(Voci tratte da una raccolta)
|---|

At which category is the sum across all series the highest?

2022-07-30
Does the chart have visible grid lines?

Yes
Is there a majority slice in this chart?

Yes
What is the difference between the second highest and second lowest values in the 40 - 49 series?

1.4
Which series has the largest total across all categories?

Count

|---|

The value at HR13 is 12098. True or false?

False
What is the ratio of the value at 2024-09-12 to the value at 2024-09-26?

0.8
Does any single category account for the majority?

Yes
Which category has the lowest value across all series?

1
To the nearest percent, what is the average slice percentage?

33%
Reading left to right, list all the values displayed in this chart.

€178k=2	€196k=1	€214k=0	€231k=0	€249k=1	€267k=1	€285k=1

|---|

*IL TUO COMPITO*
Ricopia senza alcuna modifica le righe dei record dalla riga che contiene "At which category" fino alla riga che contiene "What is the difference", incluse entrambe.

*SOLUZIONE SCRITTA*
At which category is the sum across all series the highest?

2022-07-30
Does the chart have visible grid lines?

Yes
Is there a majority slice in this chart?

Yes
What is the difference between the second highest and second lowest values in the 40 - 49 series?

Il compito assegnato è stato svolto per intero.